Additionally, we found anti‐ENA positivity to SSB, Scl‐70, RNP, anti‐dsDNA, Sm, Sm/RNP, and centromere B in our HCV‐positive patients. Batchoun et al.13 similarly found anti‐SSA, SSB, Sm, Sm/RNP, Scl‐70, dsDNA, and Scl‐70 in HCV‐positive patients undergoing hemodialysis, and only anti‐SSA, SSB, Sm, and Scl‐70 in their HCV‐positive patients not undergoing hemodialysis.

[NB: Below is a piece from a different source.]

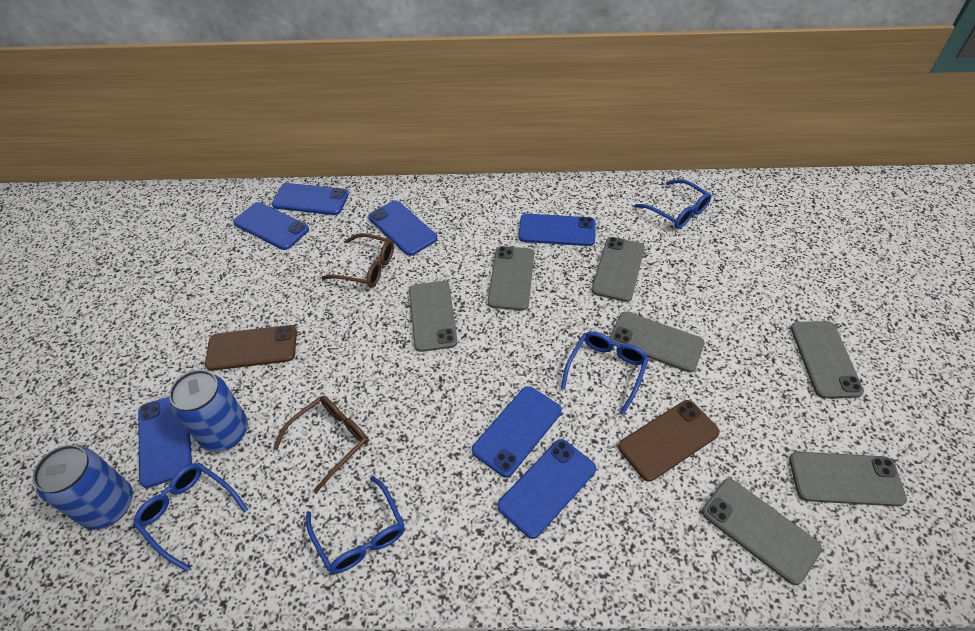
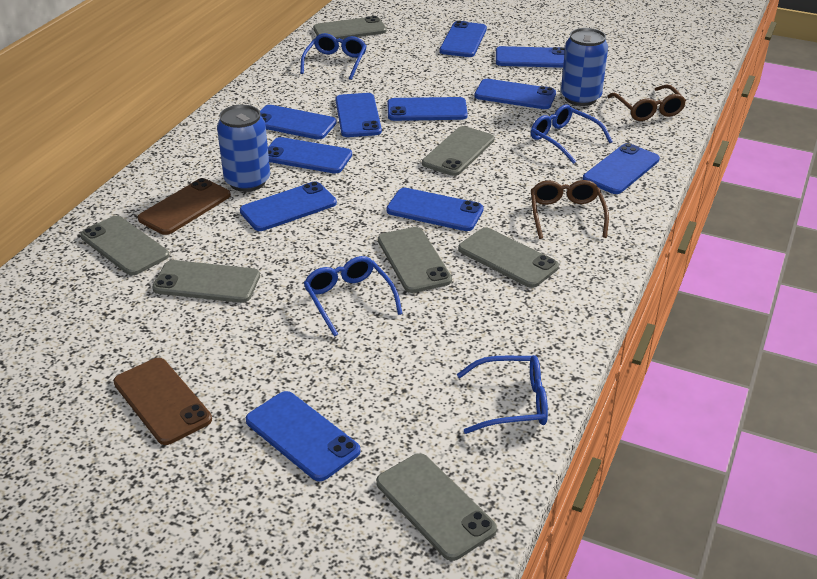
blue phone: [138,397,192,488] [233,202,309,250] [271,183,349,215] [369,200,437,256] [472,386,562,477] [497,439,596,539] [519,214,596,246] = 7 -> [240,181,337,231] [246,391,361,481] [260,105,337,140] [268,137,352,174] [335,93,382,137] [386,188,484,231] [387,97,468,121] [440,21,487,57] [474,79,556,109] [496,46,565,68] [583,143,660,194] = 11

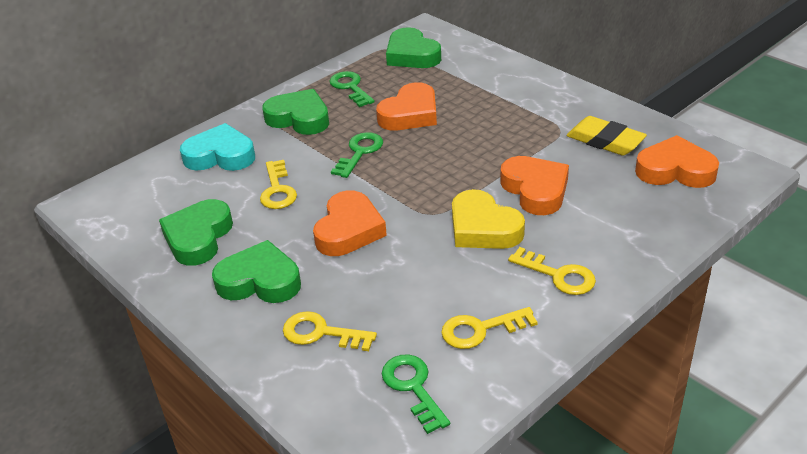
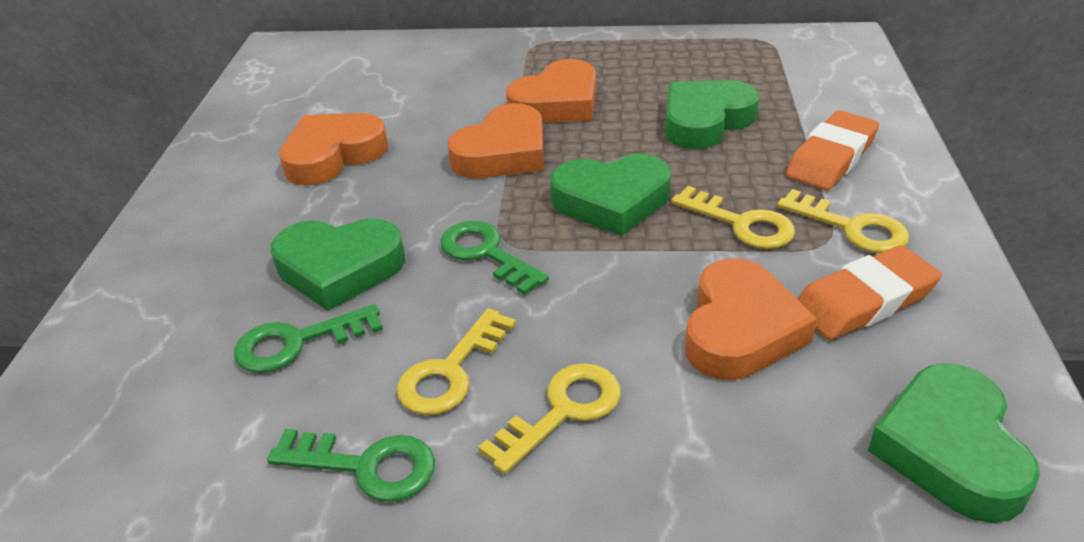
orange eraser: none = 0 -> [786,110,879,190] [797,245,942,340] = 2
turquoise heart: [180,123,255,171] = 1 -> none = 0
yellow eraser: [566,116,647,156] = 1 -> none = 0
yellow heart: [452,189,525,249] = 1 -> none = 0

Studies comparing the BioPlex multiplex assay with IFA generally show good sensitivity, specificity, and agreement. A recent study showed 82.2% positive agreement, 83.7% negative agreement, and 83.3% overall agreement of the BioPlex multiplex system with IFA.16 In our study, the BioPlex multiplex system appeared to be more sensitive than the IFA, with only 10 of the 14 anti‐ENA‐positive samples positive for IFA. Four of the positive IFA samples showed a cytoplasmic IFA pattern. Increased rates of ANA positivity with cytoplasmic pattern on IFA have been previously reported for hepatitis infections, including hepatitis A and hepatitis B.17, 18 In summary, our study emphasizes the relatively high prevalence of anti‐ENA antibodies in HCV antibody‐positive patients when compared to healthy controls. This correlates well with the high prevalence of positive ANA that has been observed in the past in this population.